▶ **Zitierter Abschnitt**
--------------------
Fonds-Check: Staats-Unternehmen mietet gewaltiges Objekt im Fonds von Hesse Newman

In Frankfurt ist die Bahn beliebt

  In Stuttgart hat die Bahn AG derzeit nicht nur Freunde. Der Protest gegen den neuen, unterirdischen Bahnhof lockt zigtausende auf die Straße. Doch die Bahn hat auch Anhänger. Als Mieter ist das bundeseigene Unternehmen hoch begehrt. Hannover Leasing hat einen Fonds mit der Bahn als Nutzer im Vertrieb, und auch Hesse Newman setzt auf die Attraktivität des staatlichen Mieters. Anleger beteiligen sich mit dem Fonds „Classic Value“ an einem Bürogebäude im Europaviertel Frankfurt.

45.600 Quadratmeter für 1.900 Mitarbeiter. Die Bahn nutzt das Fondsobjekt seit 17 Jahren.

45.600 Quadratmeter für 1.900 Mitarbeiter. Die Bahn nutzt das Fondsobjekt seit 17 Jahren.

 Objekt: Dieses Gebäude ist ein weithin sichtbarer Klotz. Das Hochhaus in der Mitte schraubt sich 17 Stockwerke in die Höhe, umrahmt von kleineren Gebäudeteilen. Die Büros und ein Casino verteilen sich auf 45.600 Quadratmetern, dazu kommen mehr als 200 Stellplätze, die meisten davon in der Tiefgarage. Baujahr des Gebäudes ist 1993. Seitdem hat es ununterbrochen die Deutsche Bahn genutzt. Rund 1.900 Mitarbeiter sind hier in der Verwaltung tätig. Hesse Newman hat 73 Millionen Euro und damit einen Vervielfältiger von 14,2 Jahresmieten gezahlt. Das ist kein Sonderangebot für ein 17 Jahre altes Gebäude. Allerdings liegt die Miete mit 9,05 Euro als Grundlage des Einkaufsfaktors weit unterhalb des Marktniveaus in dem Stadtviertel. Zu teuer sollte das Objekt daher dann doch nicht sein. Verkäuferin ist die Aurelis Asset GmbH, eine Bahn-Tochter und Managerin des Bahn-Immobilienportfolios.

 Lage: Rund um die Fondsimmobilie tut sich eine Menge. Sie befindet sich am Rande des Europaviertels in Frankfurt, nach der Hafencity in Hamburg die zweitgrößte innerstädtische Entwicklungsfläche. Auf dem ehemaligen Gelände für Güterverkehr und Rangieranlagen entstehen Wohnanlagen, Bürogebäude, Grünflächen, Hotels und ein Einkaufscentrum der ECE. Der Leerstand liegt mit 5,3 Prozent weit unterhalb der für Gesamt-Frankfurt derzeit gültigen knapp 14 Prozent. Die übliche Monatsmiete in diesem Viertel gibt Hesse Newman mit einer breiten Spanne zwischen zwölf Euro und 31,50 Euro pro Quadratmeter an.
--------------------
▶ **Vorgegebene Einträge**
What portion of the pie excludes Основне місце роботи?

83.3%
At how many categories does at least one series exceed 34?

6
--------------------
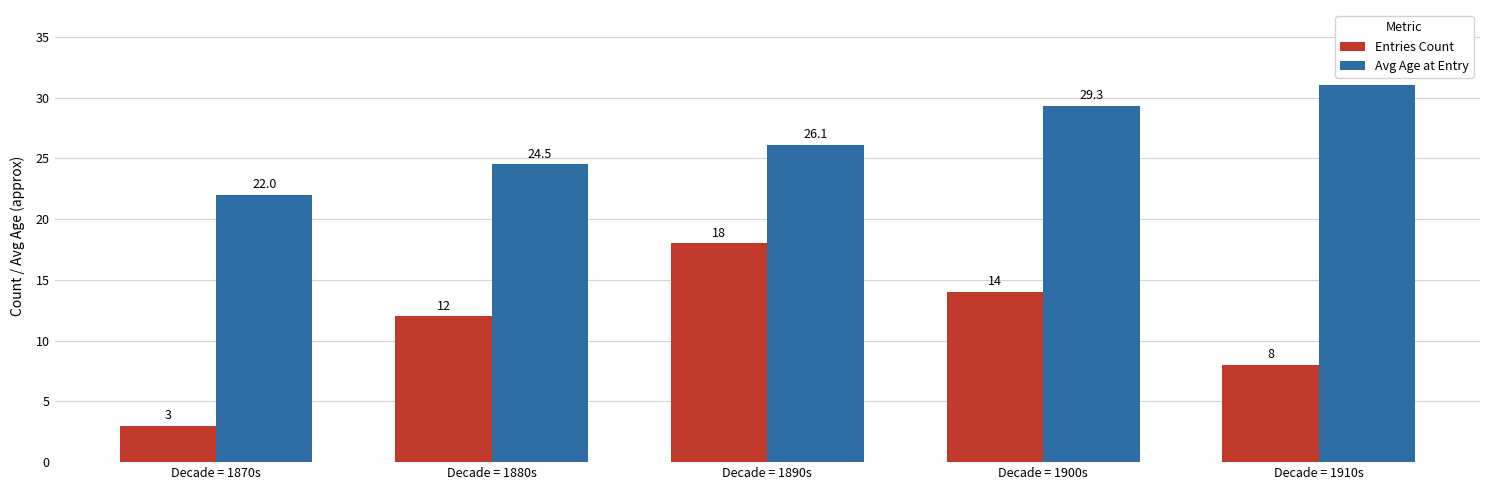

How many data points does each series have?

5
--------------------
▶ **Teile der Übung**
A) Wie hoch ist laut dem zitierten Abschnitt der Leerstand im Europaviertel?
B) Zählen Sie alles auf, was laut dem zitierten Abschnitt auf dem ehemaligen Gelände für Güterverkehr und Rangieranlagen entsteht.
C) Übersetzen Sie diesen Satz aus dem zitierten Abschnitt ins Englische: „Der Protest gegen den neuen, unterirdischen Bahnhof lockt zigtausende auf die Straße.“

▶ **Gelöste Aufgaben**
A) 5,3 Prozent.

B) Wohnanlagen, Bürogebäude, Grünflächen, Hotels und ein Einkaufscentrum der ECE.

C) The protest against the new underground station is drawing tens of thousands onto the streets.